The global metal fabrication market is on track for sustained expansion through the end of the decade, driven by demand from data center construction, aerospace, and infrastructure projects - but automation adoption and trade policy are creating increasingly uneven conditions across regions.
Multiple market research firms place the sector's current value at approximately USD $22-$25 billion in 2025, with projections converging on a compound annual growth rate (CAGR) in the 4-5% range through the early 2030s. According to Maximize Market Research, the market is forecast to reach USD $32.46 billion by 2032, expanding at a 4.7% CAGR from 2026 to 2032. Data Bridge Market Research projects a similar trajectory, estimating growth from USD $22.95 billion in 2024 to $33.15 billion by 2032.
Background
The fabricated metals sector - spanning cutting, bending, welding, machining, forming, and finishing operations - serves as a critical supply-chain input for construction, automotive, aerospace, and energy. After contracting in 2024, the industry has regained momentum. According to the Fabricators and Manufacturers Association (FMA), U.S. metal fabrication production could grow 5.5% in 2026 alone, compared to just 2.19% projected for 2025 and a slight contraction of 0.74% seen in 2024.
Much of that upside is attributed to a single sector. Chris Kuehl, managing director of Armada Corporate Intelligence and economic analyst for the FMA, noted that the data center construction boom has been an unexpected catalyst. "It actually shocked us a bit when we saw just how strong the fabricated metal sector was," Kuehl said, adding that computers, electronics, and data center infrastructure are among the clearest demand drivers heading into 2026.
Trade policy has added another layer of complexity. In June 2025, the Trump administration raised Section 232 tariffs on steel and aluminum to 50%, and copper was added to the same tariff program in July 2025 at an equivalent rate, according to a White House fact sheet. A Spring 2026 industry report from Corporate Finance Associates found that Section 232 tariffs remained at 50% in early 2026, supporting domestic pricing while the ISM Prices Index jumped to 78.3% in March.
Details
Regional performance varies significantly. According to Cognitive Market Research, North America accounts for more than 40% of global metal fabrication revenue, with a market size of USD $9.2 billion in 2025, supported by aerospace, defense, and growing automation investment. Asia-Pacific holds approximately 47% of the global metalworking market share, driven by rapid urbanization and large-scale manufacturing investment across China, India, and Japan, according to Global Growth Insights. Europe, capturing roughly 21-23% of global demand, leads in Industry 4.0 adoption, with France, Germany, and Italy at the forefront of integrating robotics and IoT into fabrication workflows, according to Spherical Insights.
Automation is reshaping capacity and labor dynamics across all regions. The Spring 2026 CFA industry report found that robotic welding, CNC machines, cobots, and AI-driven quality control systems are enabling cycle-time reductions of up to 30%. According to Metalworking World Magazine, approximately 101,700 industrial robots were deployed in U.S. metal fabrication operations in 2023, with projections indicating that number will more than triple by 2030.

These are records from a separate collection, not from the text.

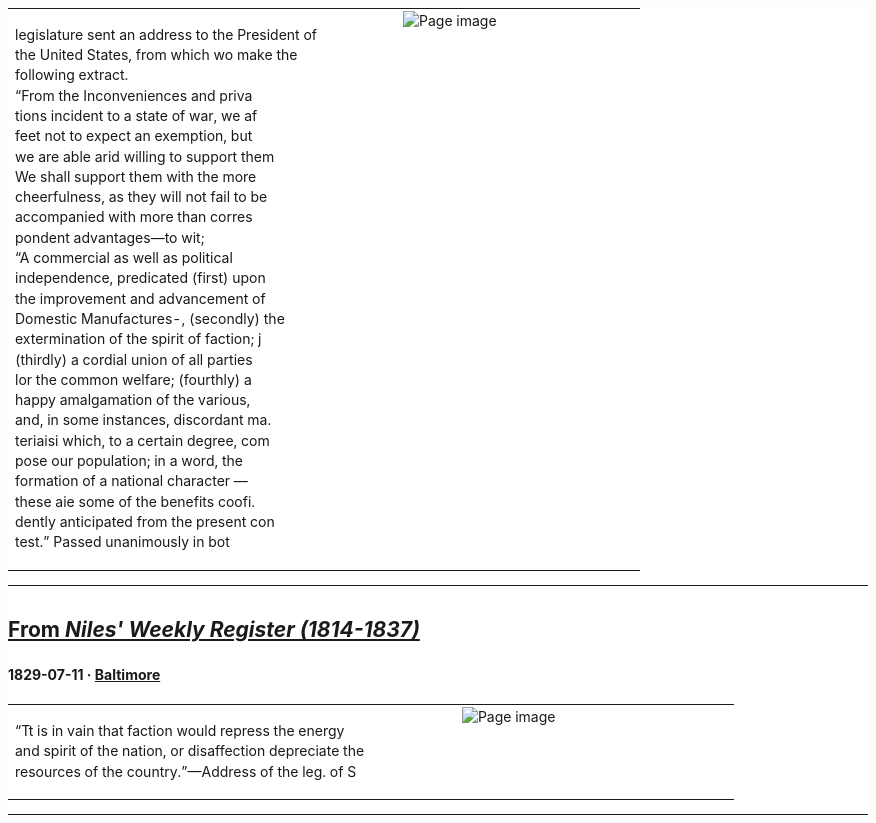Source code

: <table style="width: 100%;"><tr><td style="width: 50%">

  
legislature sent an address to the President of  
the United States, from which wo make the  
following extract.  
“From the Inconveniences and priva  
tions incident to a state of war, we af  
feet not to expect an exemption, but  
we are able arid willing to support them­  
We shall support them with the more  
cheerfulness, as they will not fail to be  
accompanied with more than corres­  
pondent advantages—to wit;  
“A commercial as well as political  
independence, predicated (first) upon  
the improvement and advancement of  
Domestic Manufactures-, (secondly) the  
extermination of the spirit of faction; j  
(thirdly) a cordial union of all parties  
lor the common welfare; (fourthly) a  
happy amalgamation of the various,  
and, in some instances, discordant ma.  
teriaisi which, to a certain degree, com  
pose our population; in a word, the  
formation of a national character —  
these aie some of the benefits coofi.  
dently anticipated from the present con  
test.” Passed unanimously in bot
</td><td style="width: 50%; max-height: 75%; margin: auto; display: block;">
<img alt="Page image" src="https://tile.loc.gov/image-services/iiif/service:ndnp:wvu:batch_wvu_boros_ver02:data:sn85059526:00393348938:1829061801:0107/pct:45.15144911745478,44.915608871530196,17.91784702549575,17.24438554889106/!600,600/0/default.jpg"/>
</td>
</tr></table>

---

## [From _Niles' Weekly Register (1814-1837)_](https://archive.org/details/sim_niles-national-register_1829-07-11_36_930/page/n11/mode/1up?view=theater)

#### 1829-07-11 &middot; [Baltimore](http://dbpedia.org/resource/Baltimore)

<table style="width: 100%;"><tr><td style="width: 50%">

  
  
“Tt is in vain that faction would repress the energy  
and spirit of the nation, or disaffection depreciate the  
resources of the country.”—Address of the leg. of S
</td><td style="width: 50%; max-height: 75%; margin: auto; display: block;">
<img alt="Page image" src="https://iiif.archive.org/image/iiif/2/sim_niles-national-register_1829-07-11_36_930%2Fsim_niles-national-register_1829-07-11_36_930_jp2.zip%2Fsim_niles-national-register_1829-07-11_36_930_jp2%2Fsim_niles-national-register_1829-07-11_36_930_0011.jp2/pct:52.4822695035461,33.3856783919598,39.51367781155015,3.0307788944723617/600,/0/default.jpg"/>
</td>
</tr></table>

---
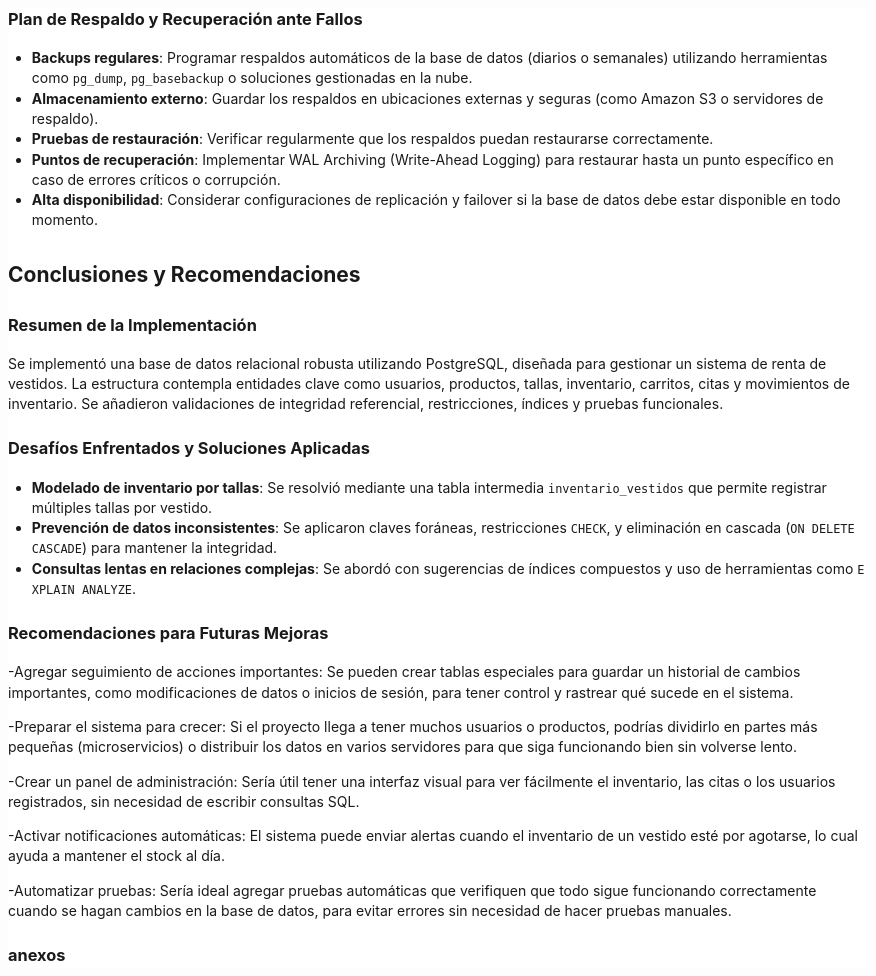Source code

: ### Plan de Respaldo y Recuperación ante Fallos

- **Backups regulares**: Programar respaldos automáticos de la base de datos (diarios o semanales) utilizando herramientas como `pg_dump`, `pg_basebackup` o soluciones gestionadas en la nube.
- **Almacenamiento externo**: Guardar los respaldos en ubicaciones externas y seguras (como Amazon S3 o servidores de respaldo).
- **Pruebas de restauración**: Verificar regularmente que los respaldos puedan restaurarse correctamente.
- **Puntos de recuperación**: Implementar WAL Archiving (Write-Ahead Logging) para restaurar hasta un punto específico en caso de errores críticos o corrupción.
- **Alta disponibilidad**: Considerar configuraciones de replicación y failover si la base de datos debe estar disponible en todo momento.


## Conclusiones y Recomendaciones

### Resumen de la Implementación

Se implementó una base de datos relacional robusta utilizando PostgreSQL, diseñada para gestionar un sistema de renta de vestidos. La estructura contempla entidades clave como usuarios, productos, tallas, inventario, carritos, citas y movimientos de inventario. Se añadieron validaciones de integridad referencial, restricciones, índices y pruebas funcionales.

### Desafíos Enfrentados y Soluciones Aplicadas

- **Modelado de inventario por tallas**: Se resolvió mediante una tabla intermedia `inventario_vestidos` que permite registrar múltiples tallas por vestido.
- **Prevención de datos inconsistentes**: Se aplicaron claves foráneas, restricciones `CHECK`, y eliminación en cascada (`ON DELETE CASCADE`) para mantener la integridad.
- **Consultas lentas en relaciones complejas**: Se abordó con sugerencias de índices compuestos y uso de herramientas como `EXPLAIN ANALYZE`.

### Recomendaciones para Futuras Mejoras

-Agregar seguimiento de acciones importantes: Se pueden crear tablas especiales para guardar un historial de cambios importantes, como modificaciones de datos o inicios de sesión, para tener control y rastrear qué sucede en el sistema.

-Preparar el sistema para crecer: Si el proyecto llega a tener muchos usuarios o productos, podrías dividirlo en partes más pequeñas (microservicios) o distribuir los datos en varios servidores para que siga funcionando bien sin volverse lento.

-Crear un panel de administración: Sería útil tener una interfaz visual para ver fácilmente el inventario, las citas o los usuarios registrados, sin necesidad de escribir consultas SQL.

-Activar notificaciones automáticas: El sistema puede enviar alertas cuando el inventario de un vestido esté por agotarse, lo cual ayuda a mantener el stock al día.

-Automatizar pruebas: Sería ideal agregar pruebas automáticas que verifiquen que todo sigue funcionando correctamente cuando se hagan cambios en la base de datos, para evitar errores sin necesidad de hacer pruebas manuales.


### anexos
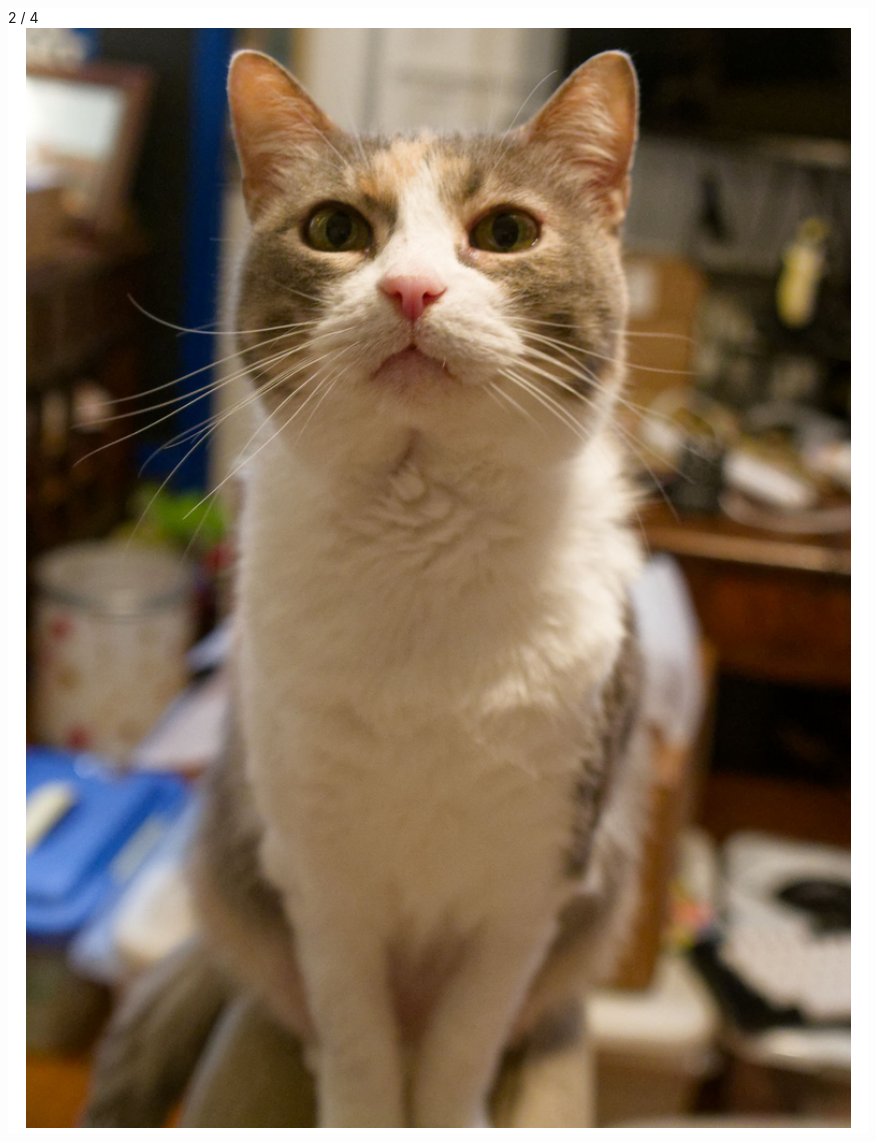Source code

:   <div class="mySlides">
    <div class="numbertext">2 / 4</div>
      <img src="../assets/images/5_9_25/flame/2.jpg" style="width:100%">
  </div>
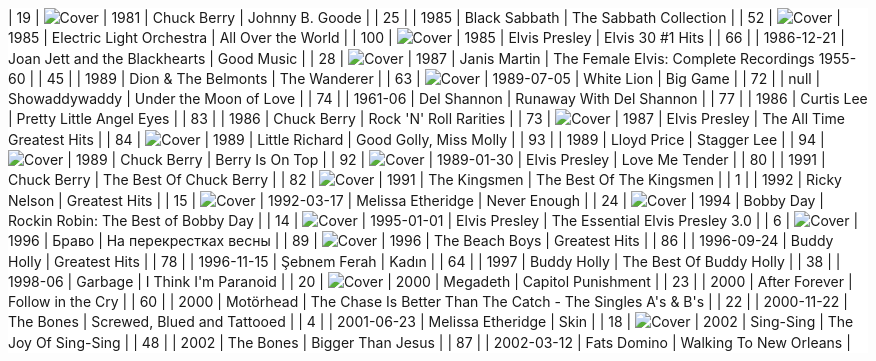 | 19 | ![Cover](https://i.discogs.com/yzi4vb4tRUkq1iIfpsXQOadkTvz1waQNyqYzIllmrEQ/rs:fit/g:sm/q:40/h:150/w:150/czM6Ly9kaXNjb2dz/LWRhdGFiYXNlLWlt/YWdlcy9SLTU4NTk3/MDMtMTQwNDY4NjE4/NS0yNDEzLmpwZWc.jpeg) | 1981 | Chuck Berry | Johnny B. Goode |
| 25 |  | 1985 | Black Sabbath | The Sabbath Collection |
| 52 | ![Cover](https://i.discogs.com/MN36q6CRqP7P9zYRj8Ao0Cvs7Ato1t5Y9lvI8JYass4/rs:fit/g:sm/q:40/h:150/w:150/czM6Ly9kaXNjb2dz/LWRhdGFiYXNlLWlt/YWdlcy9SLTE1Mzcw/OTUtMTIzNzg5NTc3/Mi5qcGVn.jpeg) | 1985 | Electric Light Orchestra | All Over the World |
| 100 | ![Cover](https://lastfm.freetls.fastly.net/i/u/34s/e42e944699c02498f53e9a1fb8f6bce8.png) | 1985 | Elvis Presley | Elvis 30 #1 Hits |
| 66 |  | 1986-12-21 | Joan Jett and the Blackhearts | Good Music |
| 28 | ![Cover](https://lastfm.freetls.fastly.net/i/u/34s/d64a1140e55943aec38e6bc69ac4052c.png) | 1987 | Janis Martin | The Female Elvis: Complete Recordings 1955-60 |
| 45 |  | 1989 | Dion &amp; The Belmonts | The Wanderer |
| 63 | ![Cover](https://lastfm.freetls.fastly.net/i/u/34s/b81bce4847e048c069d40d25834c03df.png) | 1989-07-05 | White Lion | Big Game |
| 72 |  | null | Showaddywaddy | Under the Moon of Love |
| 74 |  | 1961-06 | Del Shannon | Runaway With Del Shannon |
| 77 |  | 1986 | Curtis Lee | Pretty Little Angel Eyes |
| 83 |  | 1986 | Chuck Berry | Rock 'N' Roll Rarities |
| 73 | ![Cover](https://lastfm.freetls.fastly.net/i/u/34s/5fb6f17df87ac10ca0cccdc7aa49cd99.png) | 1987 | Elvis Presley | The All Time Greatest Hits |
| 84 | ![Cover](https://i.discogs.com/rYm-V6mAGXZHgZ7e1EsIEvPIBn_0cfk76PDMubt069Y/rs:fit/g:sm/q:40/h:150/w:150/czM6Ly9kaXNjb2dz/LWRhdGFiYXNlLWlt/YWdlcy9SLTQ3MTQ1/MjItMTM3MzE0NjE2/NS05Nzk0LmpwZWc.jpeg) | 1989 | Little Richard | Good Golly, Miss Molly |
| 93 |  | 1989 | Lloyd Price | Stagger Lee |
| 94 | ![Cover](https://lastfm.freetls.fastly.net/i/u/34s/5d1e88f0783cfcbb8c8cd9942086a11a.png) | 1989 | Chuck Berry | Berry Is On Top |
| 92 | ![Cover](https://i.discogs.com/SVavZW_w1j-lEOsscUrr1laOg4Ir95ThmUhqIleQ1PI/rs:fit/g:sm/q:40/h:150/w:150/czM6Ly9kaXNjb2dz/LWRhdGFiYXNlLWlt/YWdlcy9SLTExNzUz/MDktMTQ0ODU1Nzgz/Ny05MDUyLmpwZWc.jpeg) | 1989-01-30 | Elvis Presley | Love Me Tender |
| 80 |  | 1991 | Chuck Berry | The Best Of Chuck Berry |
| 82 | ![Cover](https://lastfm.freetls.fastly.net/i/u/34s/f9c5ccb98bf14605a12d225fafb25c38.png) | 1991 | The Kingsmen | The Best Of The Kingsmen |
| 1 |  | 1992 | Ricky Nelson | Greatest Hits |
| 15 | ![Cover](https://lastfm.freetls.fastly.net/i/u/34s/9e1a897b263946f49da9d9bbb170f028.png) | 1992-03-17 | Melissa Etheridge | Never Enough |
| 24 | ![Cover](https://i.discogs.com/H_ueW4rXk6a8yzKFDM6G4IIjex3BzAs8J8L8gbovHrU/rs:fit/g:sm/q:40/h:150/w:150/czM6Ly9kaXNjb2dz/LWRhdGFiYXNlLWlt/YWdlcy9SLTQ5Mjg2/MzktMTYzODUyNzI0/Ny00NDIwLmpwZWc.jpeg) | 1994 | Bobby Day | Rockin Robin: The Best of Bobby Day |
| 14 | ![Cover](https://i.discogs.com/dh8DZZ7F9UGRWVF8YCozSGAfJ8YkWpT2allEQbhyVcI/rs:fit/g:sm/q:40/h:150/w:150/czM6Ly9kaXNjb2dz/LWRhdGFiYXNlLWlt/YWdlcy9SLTE5MTEw/ODcxLTE2MjM0OTM0/OTQtOTcxNy5qcGVn.jpeg) | 1995-01-01 | Elvis Presley | The Essential Elvis Presley 3.0 |
| 6 | ![Cover](https://i.discogs.com/vmPQhYaxFbDvTD2cdHelr-3l8ALnjGwJRNfWzwHdTQM/rs:fit/g:sm/q:40/h:150/w:150/czM6Ly9kaXNjb2dz/LWRhdGFiYXNlLWlt/YWdlcy9SLTMwMjE2/MDItMTMxMjEwOTY0/OC5qcGVn.jpeg) | 1996 | Браво | На перекрестках весны |
| 89 | ![Cover](https://i.discogs.com/sfyuvm-vI2LhYquD4SFbWIM3-e0isQYL91Rzxn9UHLk/rs:fit/g:sm/q:40/h:150/w:150/czM6Ly9kaXNjb2dz/LWRhdGFiYXNlLWlt/YWdlcy9SLTE1NTA1/NDQzLTE1OTI2NjA3/MTQtMTM5NC5qcGVn.jpeg) | 1996 | The Beach Boys | Greatest Hits |
| 86 |  | 1996-09-24 | Buddy Holly | Greatest Hits |
| 78 |  | 1996-11-15 | Şebnem Ferah | Kadın |
| 64 |  | 1997 | Buddy Holly | The Best Of Buddy Holly |
| 38 |  | 1998-06 | Garbage | I Think I'm Paranoid |
| 20 | ![Cover](https://i.discogs.com/ZEMhOa8W5xrwHOlTTV5pLVjSPMz1NfBaWdv7GvvRK3Y/rs:fit/g:sm/q:40/h:150/w:150/czM6Ly9kaXNjb2dz/LWRhdGFiYXNlLWlt/YWdlcy9SLTM1NDk5/NjEtMTMzNDg5NTA0/My5qcGVn.jpeg) | 2000 | Megadeth | Capitol Punishment |
| 23 |  | 2000 | After Forever | Follow in the Cry |
| 60 |  | 2000 | Motörhead | The Chase Is Better Than The Catch - The Singles A's &amp; B's |
| 22 |  | 2000-11-22 | The Bones | Screwed, Blued and Tattooed |
| 4 |  | 2001-06-23 | Melissa Etheridge | Skin |
| 18 | ![Cover](https://i.discogs.com/EIGCx2zANhFuDLdM7FY27OtfmpAKka2_-YX6IYj9QbM/rs:fit/g:sm/q:40/h:150/w:150/czM6Ly9kaXNjb2dz/LWRhdGFiYXNlLWlt/YWdlcy9SLTMyNDI2/MS0xMjE3NzE1NzUz/LmpwZWc.jpeg) | 2002 | Sing-Sing | The Joy Of Sing-Sing |
| 48 |  | 2002 | The Bones | Bigger Than Jesus |
| 87 |  | 2002-03-12 | Fats Domino | Walking To New Orleans |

The FMA's Forming and Fabricating Job Shop Consumption Report for Q4 2025 found robust demand for automation across nearly every major technology category - blanking, bending, welding, and information processing - with bending and welding representing the greatest automation need at 29% of respondents.
Labor shortages are accelerating that capital reallocation. According to the American Welding Society, the United States faces a projected shortfall of approximately 375,000 welders by 2026, and a Deloitte study projects a shortfall of 2.1 million manufacturing workers by 2030. The CFA Spring 2026 report noted around 60% of fabrication shops currently face shortages in advanced skill sets. Meanwhile, European and U.S. steel producers alike continue to face margin pressure from price volatility, with structural steel priced at $2,343.93 per ton in January 2026 before rising through Q1 as Nucor raised hot-rolled coil prices to $1,040 per ton by March, according to the CFA report.
Outlook
Fabricators positioned in high-growth end markets - data centers, medical equipment, aerospace - are expected to outperform peers concentrated in consumer goods or general industrial work through 2026. According to Fortune Business Insights, the global metal fabrication equipment market is projected to grow from $66.47 billion in 2026 to $90.57 billion by 2034, at a CAGR of 3.9%, underpinned by continuing Industry 4.0 investment and EV manufacturing expansion. The extent to which ongoing tariff policy stabilizes or further disrupts raw material pricing will remain a key variable for capital budgeting decisions across all regions through the second half of 2026.